::: Texte de la page :::

Surveiller et punir
Surveiller et punir (sur internet) : sans reprendre explicitement le titre de l'essai de Michel Foucault, c'est ce que vient de promettre le président de la République française, également candidat à sa réélection.
Il annonce la prise de textes législatifs autorisant notamment la poursuite des personnes fréquentant régulièrement des sites incitant au terrorisme djihadique. "Désormais, toute personne qui consultera de manière habituelle des sites Internet qui font l'apologie du terrorisme ou qui appellent à la haine et à la violence sera punie pénalement", a averti Nicolas Sarkozy le 22 mars 2012 lors d'une intervention télévisée [voir article du Figaro(1)].
On peut comprendre, dans l'émotion suscitée par les attentats de Toulouse-Montauban, que l'idée de sanctionner la fréquentation des multiples sites incitant avec une rare violence à la destruction de ce qu'on peut appeler l'ordre républicain soit reprise par les dirigeants politiques, et par le premier d'entre eux. Cette idée avait déjà été exploitée, avec plus ou moins de succès, dans la lutte contre les sites à contenus pédo-pornographiques. Comme le précise l'article du Figaro(1) : "La loi du 5 mars 2007 punit de deux ans de prison et de 30.000 euros d'amende le fait de consulter habituellement un service de communication au public en ligne mettant à disposition» des images pédo-pornographiques. Ce délit a été introduit pour punir les internautes qui visionnent des images pédophiles, sans en stocker le contenu sur leurs disques durs"
Concernant l'apologie du terrorisme, le Figaro précise que "des enquêteurs sont déjà formés pour traquer les sites Internet qui font l'apologie du terrorisme. Ils disposent d'une plate-forme européenne, où les informations sur ces sites islamistes sont regroupées. Pour en retrouver les visiteurs, ils peuvent éplucher les archives de connexion (logs) des sites "manifestement illégaux", hébergés en France, fermés par décision de justice. La police peut aussi examiner les disques durs des suspects dans le cadre d'une perquisition. La loi Loppsi 2 a également autorisé la surveillance à distance des pages consultées par un suspect de crimes et de délits graves, grâce à l'implantation d'un mouchard sur son ordinateur."

:::

» **Votre objectif**: Reprenez, s'il vous plaît, le texte sur la pénalisation de la consultation de sites faisant l'apologie du terrorisme, en poursuivant après sa dernière phrase.

::: Données à analyser :::

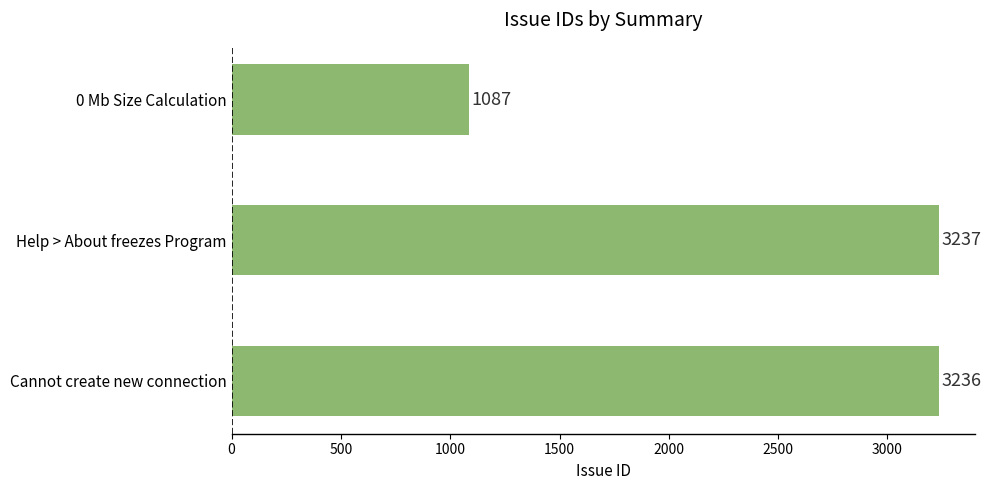

What is the difference between the maximum and minimum values?

2150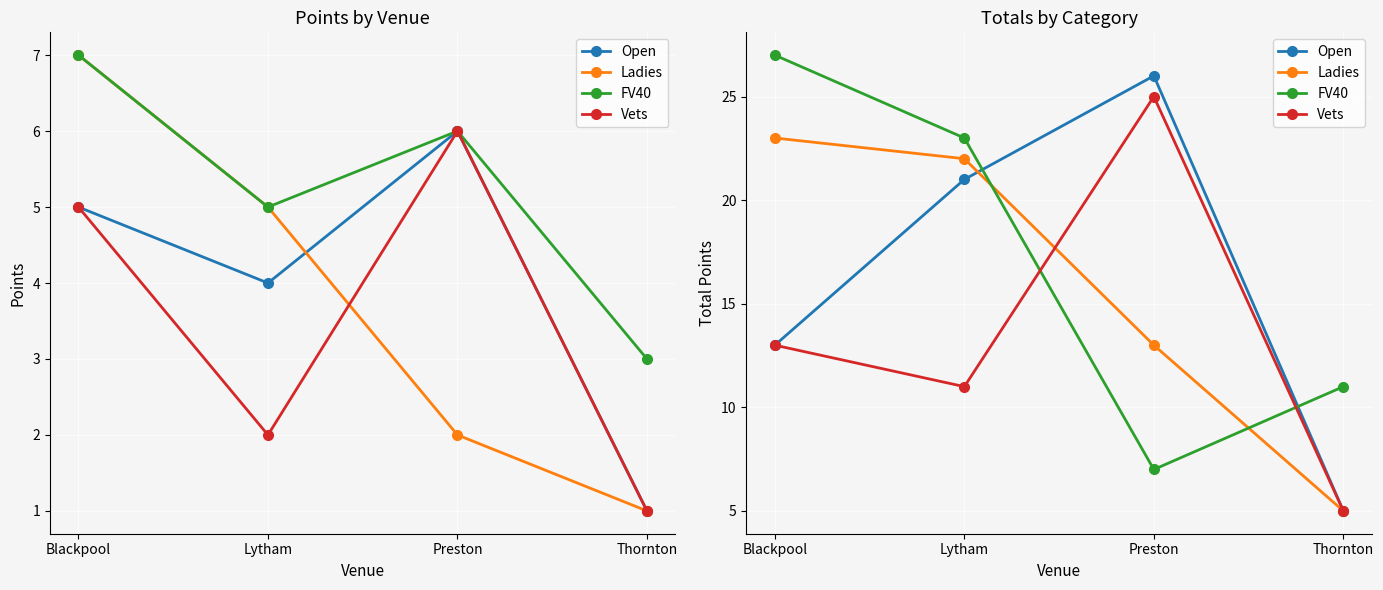

How many data points in Vets are less than 13?

2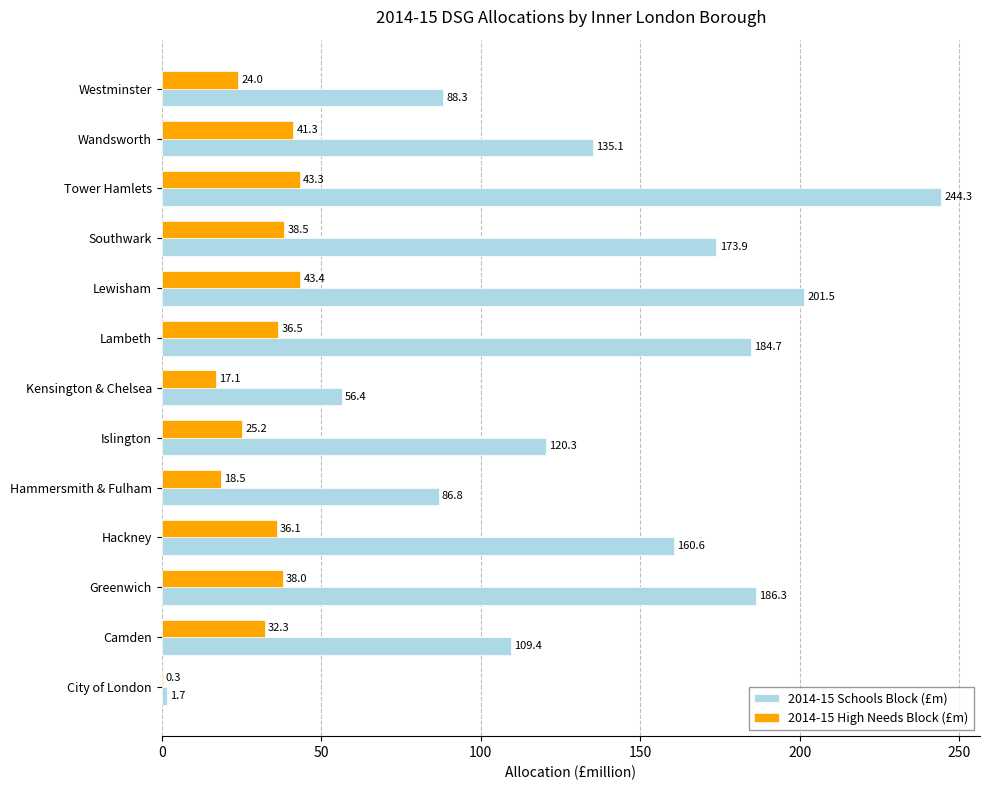

At which label does 2014-15 Schools Block (£m) reach its peak?

Tower Hamlets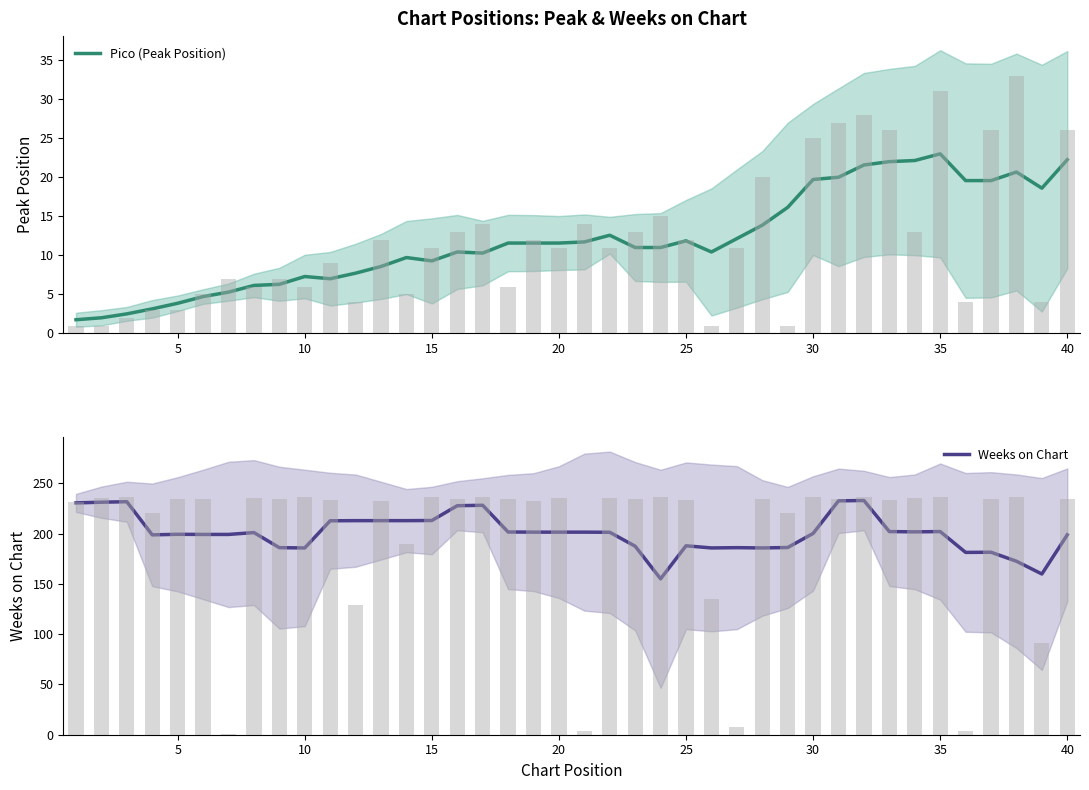

Rank the series by their average value, from highest to lowest.

Weeks on Chart, Pico (Peak Position)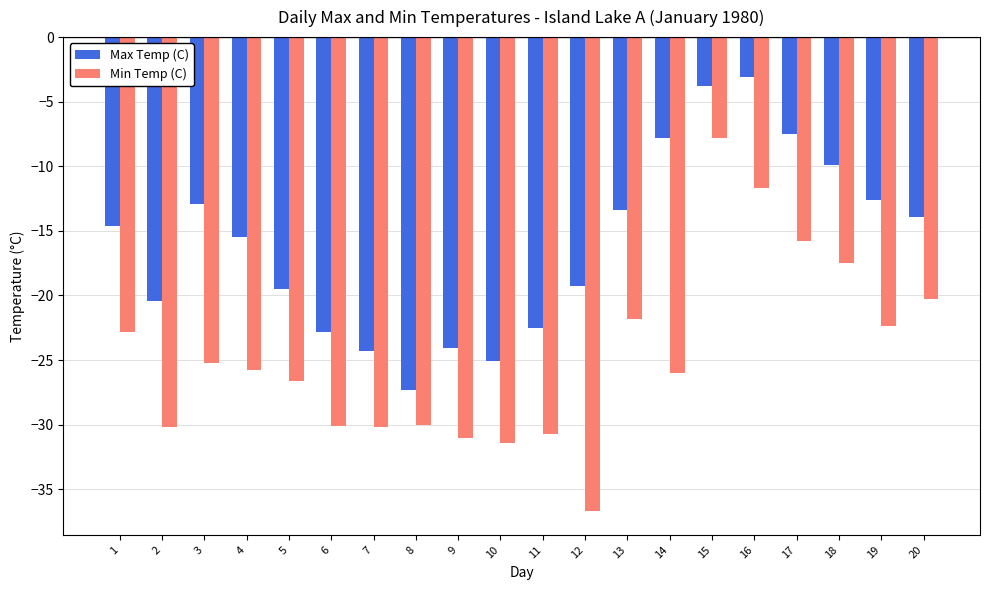

What is the total value across all series at 17?

-23.3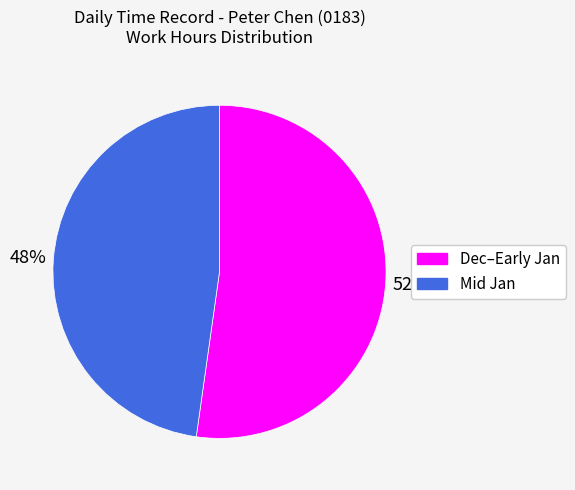

Is the sum of Dec–Early Jan and Mid Jan greater than half?

Yes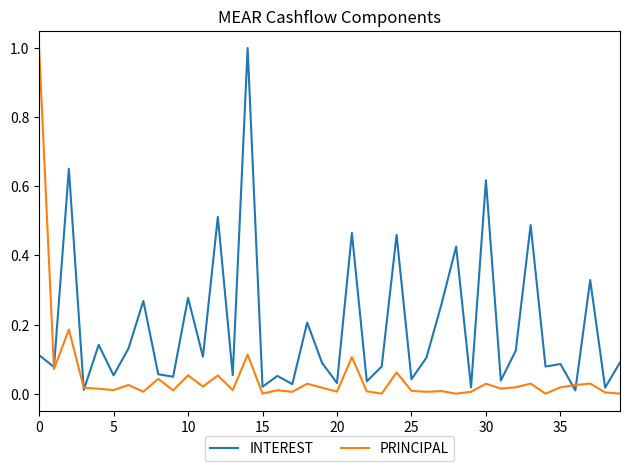

List the series in order of their overall mean, highest first.

INTEREST, PRINCIPAL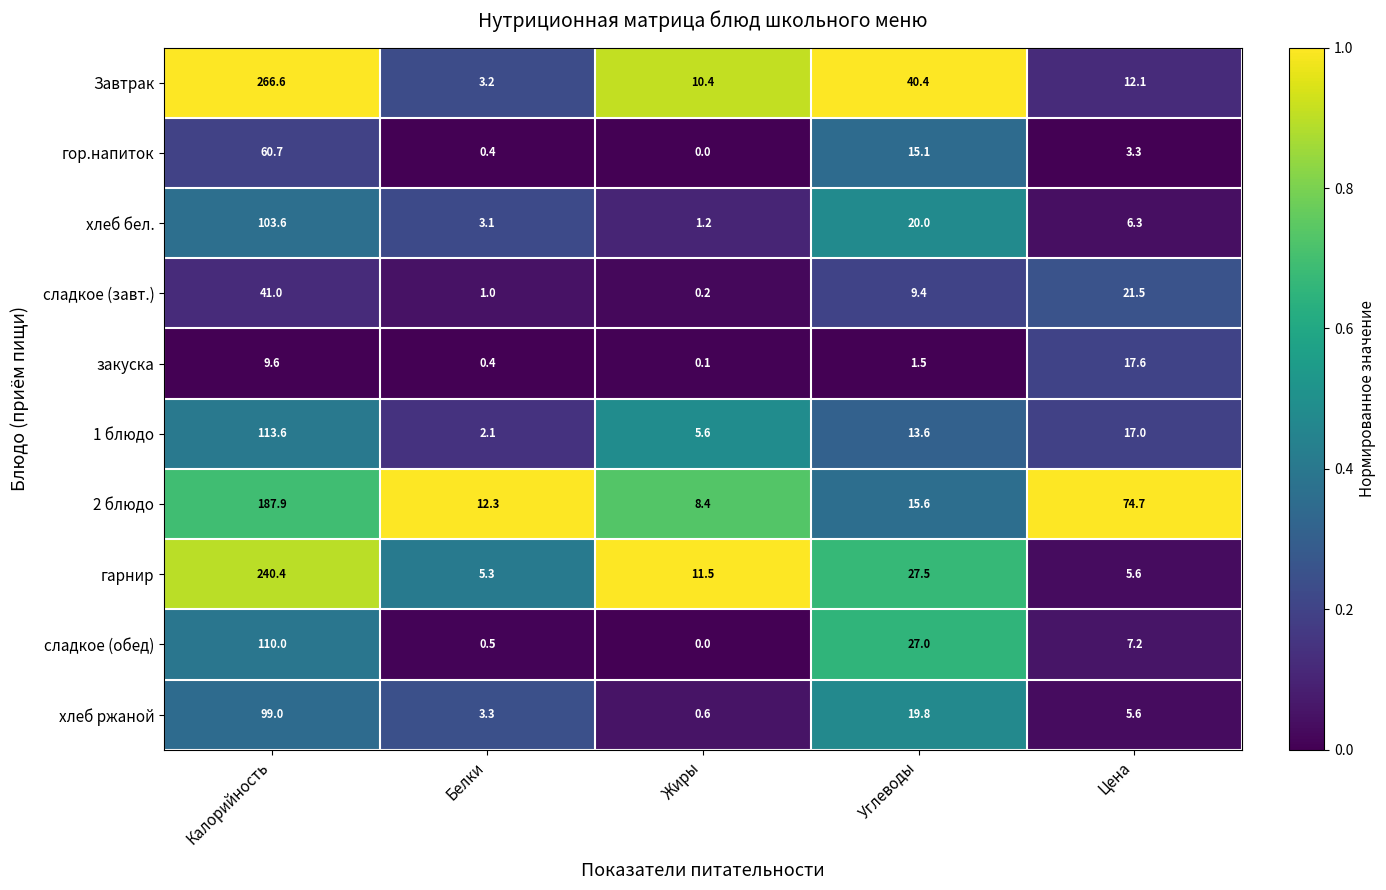

What is the difference between the highest and lowest values at Углеводы?

38.9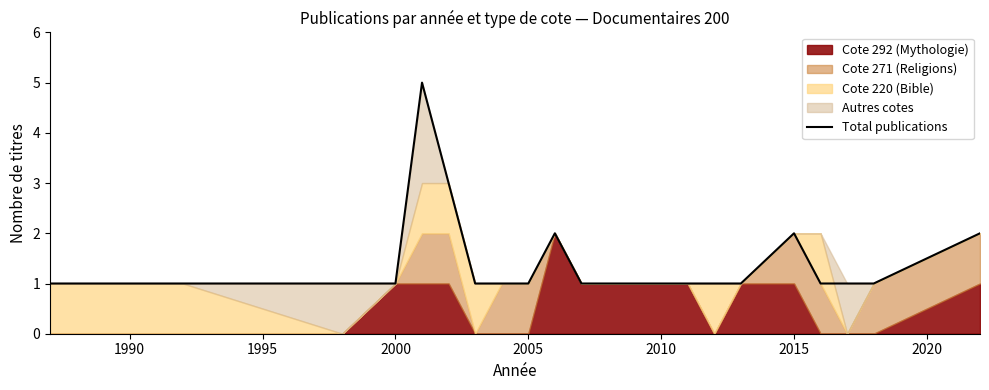

The Total publications series shows 1 at 2010. True or false?

True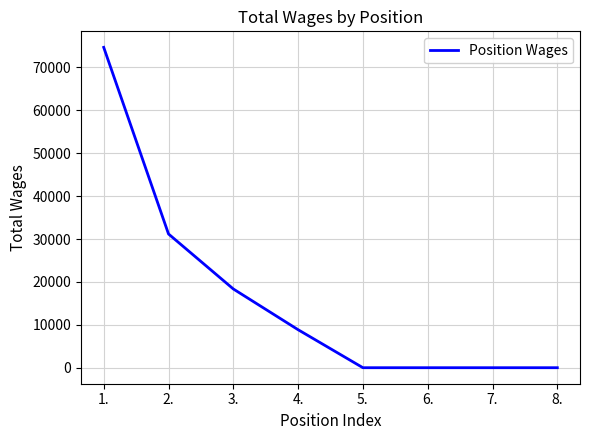

Does the chart have visible grid lines?

Yes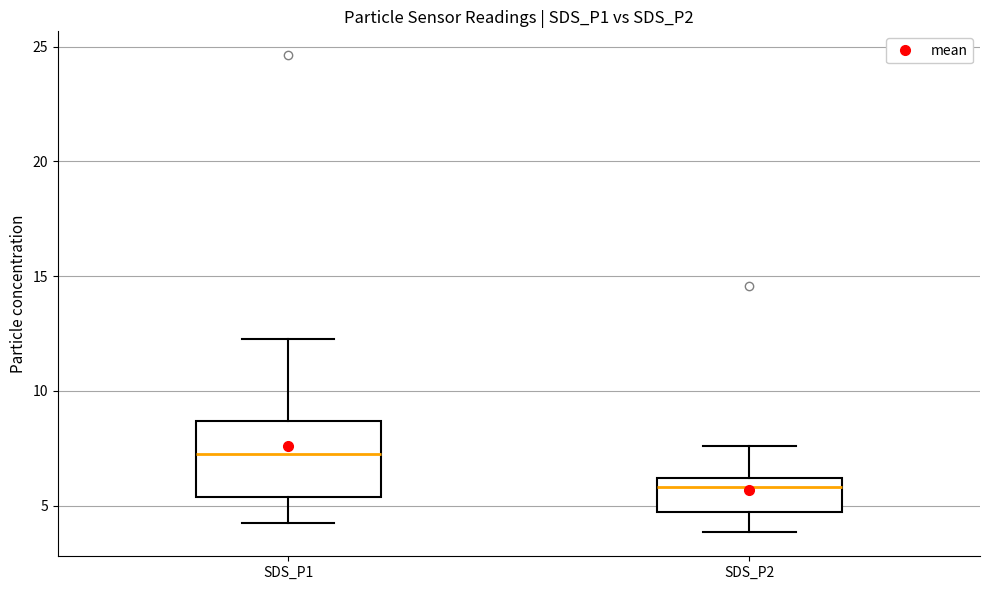

Reading left to right, read every box against the y-axis: the position of its median line, the range the box covers, and the ends of its whiskers. The values are not printed on the chart, so give them approximately, as read against the axis.

SDS_P1: median 7.5, box 5.5 to 8.5, whiskers 4.0 to 12.5
SDS_P2: median 6.0 (just below the box's upper edge), box 4.5 to 6.0, whiskers 4.0 to 7.5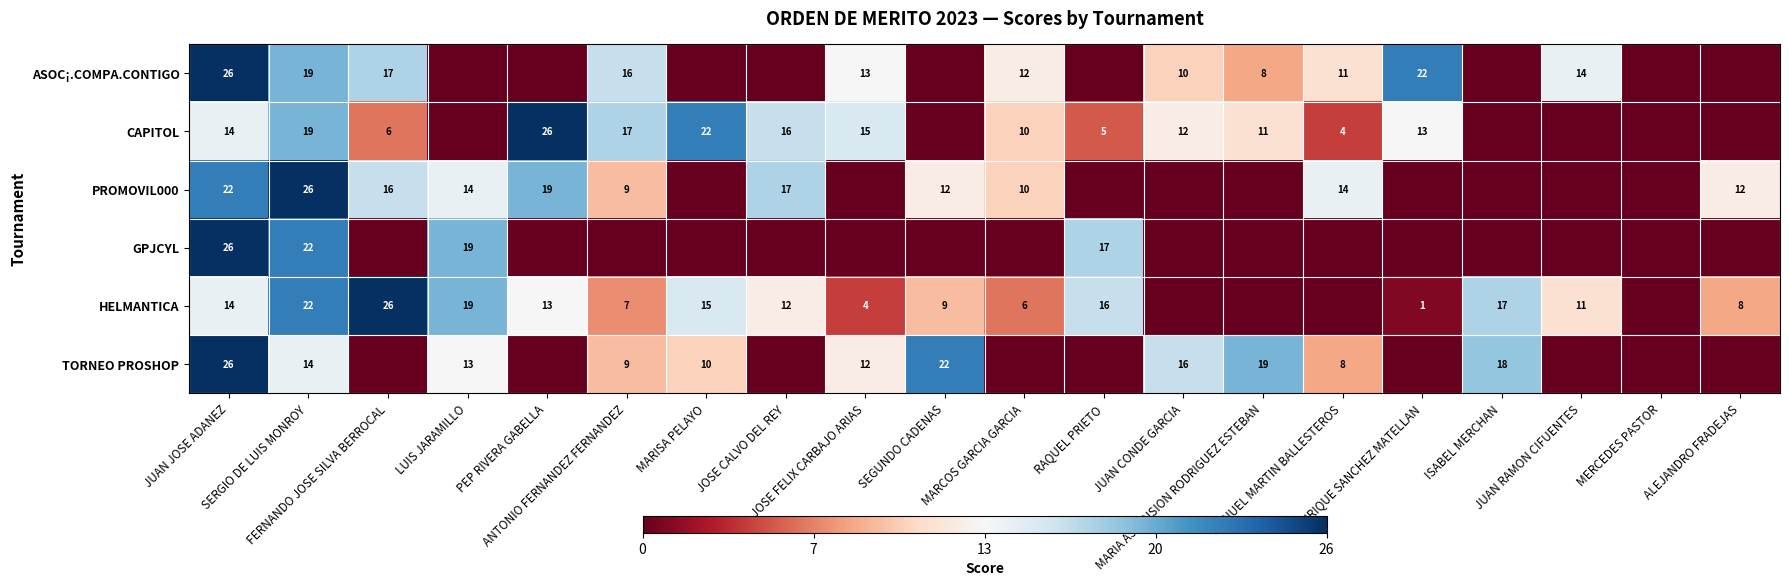

At which label does CAPITOL first exceed 0?

JUAN JOSE ADANEZ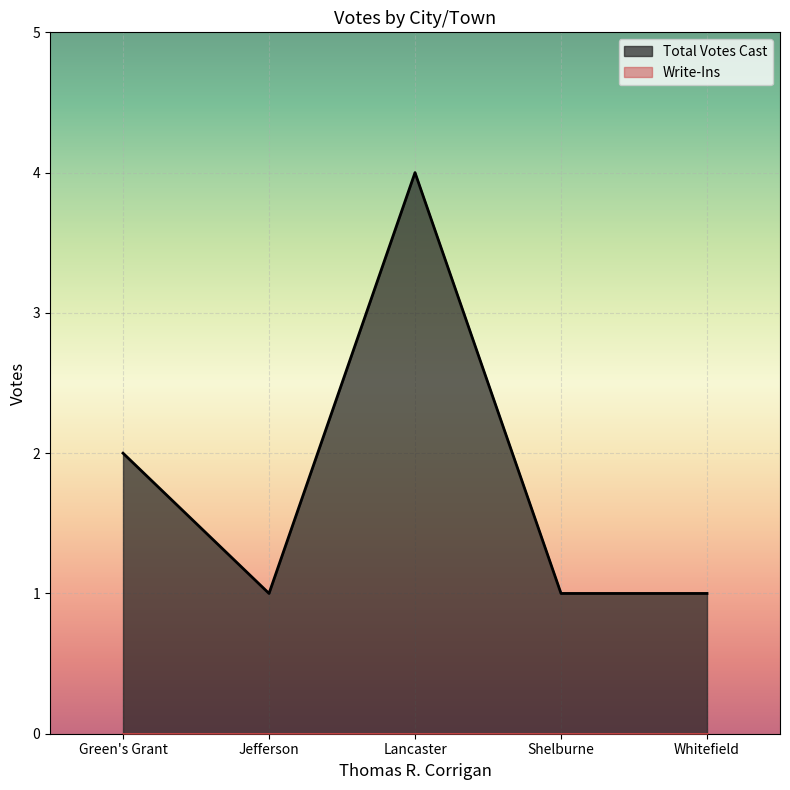

Rank the categories by value from highest to lowest.

Lancaster, Green's Grant, Jefferson, Shelburne, Whitefield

:::

» **Résultat de la tâche**:
Mais cette politique, déjà très largement appliquée aux Etats-Unis dans le cadre d'une lutte contre le terrorisme en ligne qui suscite de plus en plus de réactions inquiètes, ne serait pas facile à mettre en oeuvre, ni en France ni en Europe, compte tenu de la diversité des législations. L'article du Figaro indique que "Les propos de Nicolas Sarkozy peuvent aussi faire craindre l'instauration, à plus long terme, d'une surveillance généralisée des communications sur Internet. Toutes les connexions sur des sites suspects seraient alors analysées par les services de renseignements français dans le cadre de la lutte anti-terroriste.... Cette méthode, techniquement envisageable en inspectant tous les paquets de données qui transitent par les opérateurs ("Deep Packet Inspection"), serait cependant extrêmement coûteuse à l'échelle d'un pays." En effet, elle autoriserait potentiellement les enquêteurs à visiter non seulement les disques durs de tous les citoyens français, mais tous les échanges transitant par leurs divers terminaux connectés à Internet.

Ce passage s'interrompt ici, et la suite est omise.